One of the first things Dobson did after his diagnosis was to make a list of everyone he had offended.

“I began working my way through the list and asking forgiveness,” he wrote. “When I die, I want people to know that my relationship with them was ‘without regrets.’ I didn't want to die with a broken relationship with other people.”

Dobson stepped down as senior pastor from Calvary Church in 2005.

In 2008, Cornerstone University in Grand Rapids named Dobson the school's vice president for spiritual formation. After he took the post, Dobson was criticized by some for voting for Barack Obama in 2008 and for drinking alcohol during his year of living like Jesus.

"For me, being pro-life includes not only the protection of the unborn but also how we treat people who are already born,” Dobson wrote. “I felt that Mr. Obama was closer to the essence of Jesus' teachings—compassion for the poor and the oppressed, being a peacemaker, loving your enemies, and other issues."

In his book The Year of Living Like Jesus, Dobson recounted what he learned from eating what Jesus ate and praying as he prayed. He also wrote about ALS in Seeing Through the Fog (read CT’s review here) and Prayers and Promises when Facing a Life-Threatening Illness.

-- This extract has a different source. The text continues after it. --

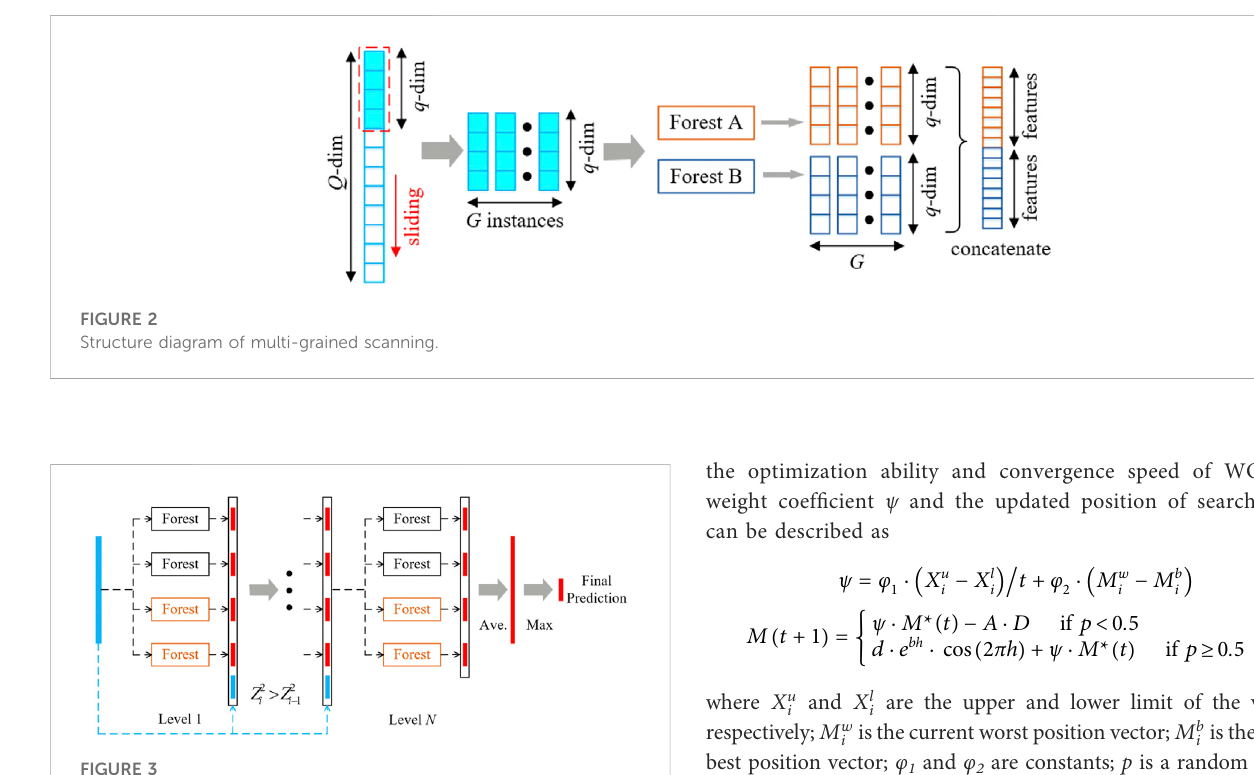
FIGURE 3 Structure diagram of cascade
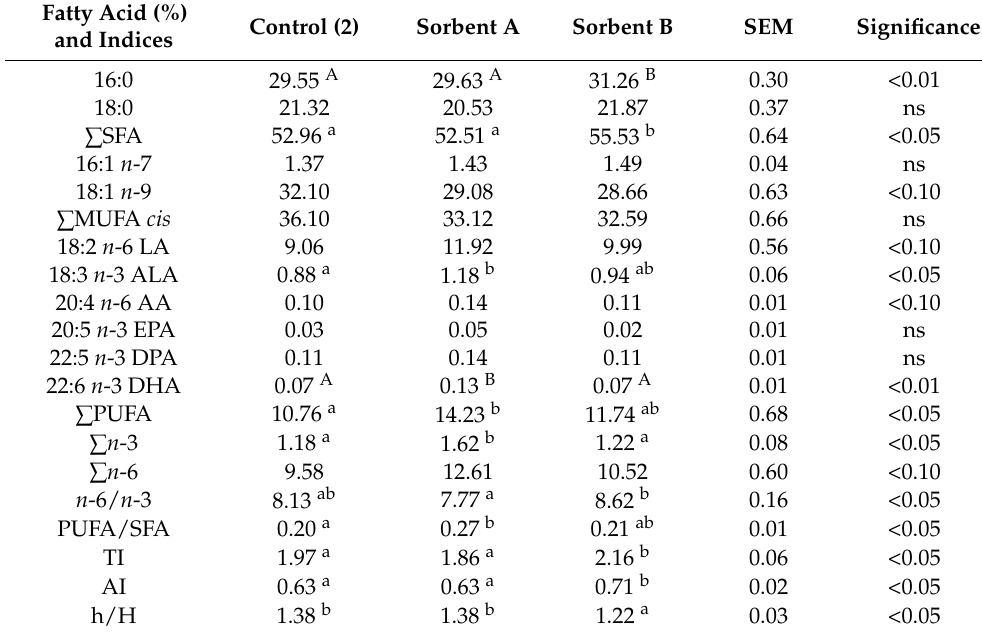
Table 4. Composition of fatty acid (% of total fatty acids) of kidney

Through Dobson’s initiative, Calvary Church provided care for AIDS patients and the nearby LGBT community. "Although Dobson's belief in the wrongness of homosexual practice had not changed, he [reached] out to the gay community in Christian love," wrote Philip Yancey in his book What's So Amazing About Grace?

"If I die and someone stands up at my funeral and says nothing but, 'Ed Dobson loved homosexuals,' I would feel proud,” Dobson told Yancey.

In 2013, Dobson’s son Daniel came out.

“Mom, Dad, I’m gay,” Daniel told his parents. “And I still love Jesus. And nothing else changes.”

“We still love you,” Dobson responded. “And nothing else changes.”

The relief of hearing that was “absolutely huge,” Daniel, then 28, told MLive. “It almost felt like I was able to breathe again.”

Dobson was a mentor to former Mars Hill Bible Church pastor Rob Bell, and Dobson’s son Kent became the church’s teaching pastor in 2012. (Kent announced in November that he would step down in 2016.)

He also served as an advisory editor for Christianity Today magazine and a consulting editor for Leadership Journal.

“Ed Dobson was the total package,” Cornerstone’s president Joe Stowell told MLive on Monday. “He was compellingly relevant, yet unashamedly an advocate for the historic theological landmarks of orthodoxy. He was merciful, yet prophetic; he was an encouraging, yet honest and confrontational when necessary; he was authentic, transparent, and deeply in love with Jesus.”